Reciclado continuo de miedos y mentiras
Casi todos los relatos expuestos reaprovechan narrativas preexistentes. A la manera del caleidoscopio, combinan fragmentos sueltos de historias almacenadas en la memoria colectiva para configurar vistosas remezclas. De ahí que un modo eficaz para determinar si una explicación extravagante es conspirativa sea estudiar su semejanza con otras difundidas previamente.
En esas operaciones de bricolaje se reciclan temores incrustados en la opinión pública que salen a la superficie en circunstancias críticas. Así ocurrió durante la gripe H1N1 en 2009: “Tanto la gente en los países ricos como en los menos desarrollados desconfiaba de quienes describían como élites transnacionales, que podrían tomar decisiones acerca de los cuerpos y la salud de los ciudadanos de las naciones pobres basándose en sus intereses financieros”, observa en un artículo Shawn Smallman, experto en globalización de la Universidad de Portland.
Las teorías actuales añaden a esos temores un batiburrillo de aprensiones por el poder de China, la ingeniería genética, las radiaciones de todo tipo, las tecnologías de la comunicación...
En tándem con los miedos, las ideologías determinan la receptividad a esas historias. Una encuesta de la Fundación Jean Jaurés indica que el 17 % de los franceses cree que el virus fue creado intencionalmente, cifra que se dispara al 40 % en los votantes de la ultraderecha. Otros estudios anteriores al coronavirus detectaron posturas similares en la izquierda radical.
Tiene lógica: “En la medida en que los extremos son los más escépticos en el orden vigente —explica a SINC Josep Lobera, sociólogo de la Universidad Autónoma de Madrid— son los que más han transferido su desconfianza de las jerarquías políticas a las autoridades médicas”.
También predispone a la credulidad la ansiedad acumulada en la cuarentena, sumada al tiempo disponible para buscar en internet respuestas a una crisis perturbadora.
“En el confinamiento la desinformación se acelera y se intensifican en las redes sociales las teorías del complot”, comentó a la prensa francesa Rudy Reichstadt, el director del Observatorio del Conspiracionismo de París.
Un caso aparte lo constituyen quienes usan los bulos como propaganda.
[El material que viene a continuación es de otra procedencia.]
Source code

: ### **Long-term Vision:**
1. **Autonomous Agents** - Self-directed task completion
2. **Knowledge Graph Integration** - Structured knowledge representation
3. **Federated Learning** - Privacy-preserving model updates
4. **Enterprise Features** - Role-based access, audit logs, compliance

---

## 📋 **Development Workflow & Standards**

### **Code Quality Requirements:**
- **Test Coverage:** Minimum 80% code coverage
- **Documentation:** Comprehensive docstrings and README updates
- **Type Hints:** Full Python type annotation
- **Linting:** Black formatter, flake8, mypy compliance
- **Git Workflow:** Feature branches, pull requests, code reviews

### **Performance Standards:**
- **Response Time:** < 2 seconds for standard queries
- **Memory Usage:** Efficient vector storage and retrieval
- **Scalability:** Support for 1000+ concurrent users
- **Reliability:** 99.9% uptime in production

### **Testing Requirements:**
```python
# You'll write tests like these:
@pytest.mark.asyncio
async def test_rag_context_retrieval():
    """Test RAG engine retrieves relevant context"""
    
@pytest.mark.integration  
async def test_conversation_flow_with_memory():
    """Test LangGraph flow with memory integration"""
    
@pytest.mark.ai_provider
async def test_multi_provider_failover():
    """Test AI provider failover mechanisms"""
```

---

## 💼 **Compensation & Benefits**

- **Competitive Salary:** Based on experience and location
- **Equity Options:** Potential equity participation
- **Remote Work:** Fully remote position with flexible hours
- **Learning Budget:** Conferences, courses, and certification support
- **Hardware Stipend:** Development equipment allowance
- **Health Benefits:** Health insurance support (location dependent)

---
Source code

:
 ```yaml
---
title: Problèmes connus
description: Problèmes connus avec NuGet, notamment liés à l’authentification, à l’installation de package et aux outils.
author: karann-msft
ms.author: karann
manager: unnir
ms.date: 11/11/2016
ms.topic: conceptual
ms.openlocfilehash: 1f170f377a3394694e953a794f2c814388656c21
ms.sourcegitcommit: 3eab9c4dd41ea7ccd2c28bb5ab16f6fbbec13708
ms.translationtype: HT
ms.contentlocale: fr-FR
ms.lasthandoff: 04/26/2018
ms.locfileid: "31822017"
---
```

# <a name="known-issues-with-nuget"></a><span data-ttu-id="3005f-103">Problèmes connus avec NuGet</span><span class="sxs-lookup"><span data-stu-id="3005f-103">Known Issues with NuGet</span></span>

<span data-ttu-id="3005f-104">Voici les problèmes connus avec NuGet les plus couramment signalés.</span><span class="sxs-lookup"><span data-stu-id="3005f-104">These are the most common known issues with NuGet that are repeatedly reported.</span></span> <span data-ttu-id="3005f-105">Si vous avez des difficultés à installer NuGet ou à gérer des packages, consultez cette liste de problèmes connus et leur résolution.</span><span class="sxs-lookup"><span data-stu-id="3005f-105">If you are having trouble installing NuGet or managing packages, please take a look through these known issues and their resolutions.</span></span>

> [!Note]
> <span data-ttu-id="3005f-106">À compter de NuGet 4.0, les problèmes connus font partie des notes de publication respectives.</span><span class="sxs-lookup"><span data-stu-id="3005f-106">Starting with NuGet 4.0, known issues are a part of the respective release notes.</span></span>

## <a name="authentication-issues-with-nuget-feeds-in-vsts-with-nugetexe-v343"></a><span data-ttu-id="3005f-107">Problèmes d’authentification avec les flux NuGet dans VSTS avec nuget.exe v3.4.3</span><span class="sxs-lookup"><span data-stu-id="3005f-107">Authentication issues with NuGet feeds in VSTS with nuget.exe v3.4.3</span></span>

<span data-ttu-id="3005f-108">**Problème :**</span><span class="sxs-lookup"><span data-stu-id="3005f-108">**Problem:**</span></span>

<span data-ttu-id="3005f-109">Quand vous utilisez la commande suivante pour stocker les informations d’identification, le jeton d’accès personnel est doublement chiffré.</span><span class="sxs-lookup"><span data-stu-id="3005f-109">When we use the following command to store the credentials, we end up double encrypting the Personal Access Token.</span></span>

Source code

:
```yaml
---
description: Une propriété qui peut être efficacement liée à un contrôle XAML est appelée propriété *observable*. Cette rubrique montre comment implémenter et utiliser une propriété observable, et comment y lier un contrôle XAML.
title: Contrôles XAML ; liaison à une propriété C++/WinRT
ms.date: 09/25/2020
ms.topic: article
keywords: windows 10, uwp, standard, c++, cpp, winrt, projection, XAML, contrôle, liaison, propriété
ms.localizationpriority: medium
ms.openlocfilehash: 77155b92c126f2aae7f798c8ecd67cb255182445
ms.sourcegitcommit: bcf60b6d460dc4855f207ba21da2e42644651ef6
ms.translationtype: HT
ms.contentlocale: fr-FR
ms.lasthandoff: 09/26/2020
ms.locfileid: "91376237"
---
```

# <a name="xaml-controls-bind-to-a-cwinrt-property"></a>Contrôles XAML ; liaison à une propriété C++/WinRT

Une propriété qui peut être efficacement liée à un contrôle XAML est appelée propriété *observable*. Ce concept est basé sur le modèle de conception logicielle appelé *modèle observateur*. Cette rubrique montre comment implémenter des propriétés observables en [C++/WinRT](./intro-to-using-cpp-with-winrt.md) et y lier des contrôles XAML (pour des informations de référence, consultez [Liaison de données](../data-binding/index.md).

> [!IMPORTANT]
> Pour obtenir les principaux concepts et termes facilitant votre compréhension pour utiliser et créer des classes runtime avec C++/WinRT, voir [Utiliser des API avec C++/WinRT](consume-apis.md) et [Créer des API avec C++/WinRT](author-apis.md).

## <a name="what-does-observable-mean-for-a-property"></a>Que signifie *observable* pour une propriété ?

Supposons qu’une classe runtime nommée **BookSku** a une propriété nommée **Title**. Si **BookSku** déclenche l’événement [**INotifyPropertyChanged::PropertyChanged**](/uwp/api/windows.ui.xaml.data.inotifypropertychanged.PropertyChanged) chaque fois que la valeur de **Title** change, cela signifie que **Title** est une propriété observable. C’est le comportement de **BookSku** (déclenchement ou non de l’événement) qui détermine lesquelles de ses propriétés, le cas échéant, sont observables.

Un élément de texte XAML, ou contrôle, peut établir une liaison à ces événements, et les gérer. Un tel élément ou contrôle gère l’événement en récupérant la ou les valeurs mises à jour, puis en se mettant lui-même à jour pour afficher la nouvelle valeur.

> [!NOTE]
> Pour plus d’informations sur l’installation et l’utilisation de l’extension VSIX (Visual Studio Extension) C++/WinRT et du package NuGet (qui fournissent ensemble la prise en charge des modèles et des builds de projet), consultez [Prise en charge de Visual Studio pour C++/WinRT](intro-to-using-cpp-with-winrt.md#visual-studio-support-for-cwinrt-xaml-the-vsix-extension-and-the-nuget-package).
Donald Trump, cabeza de la primera potencia mundial, pasó de negar el peligro de la COVID-19 a acusar a China y la OMS de contubernio. Similar retórica empleó su archienemigo, el ayatolá Jamenei, al insinuar que el virus fue adaptado por Estados Unidos al perfil genético de los iraníes. En igual o mayor medida que los colectivos marginales que pululan en las redes, las palabras de estos y otros dirigentes han contribuido a legitimar el discurso conspiranoico en la agenda pública.
Los efectos de este bombardeo discursivo ya son perceptibles: el Instituto Pew ha encontrado que el 29 % de los estadounidenses opina que el virus fue engendrado en un laboratorio. Igual piensa el 26 % de los franceses entrevistados por la Fundación Jean Jaurés. Por no hablar de las antenas de telefonía destruidas en el Reino Unido al calor de las patrañas sobre el 5G.
Con todo, hay novedades estimulantes. A diferencia de lo ocurrido en las crisis sanitarias anteriores, se ha puesto en marcha un esfuerzo colectivo sin parangón para achatar la curva de la desinformación. Lo acreditan los autores del estudio genético que confirmó que la estructura del patógeno no ha sido manipulada, los internautas que pugnan por persuadir a sus conocidos de la inverosimilitud de dichas teorías, y los periodistas y expertos de las plataformas consagradas a contrastar las informaciones que inundan la web.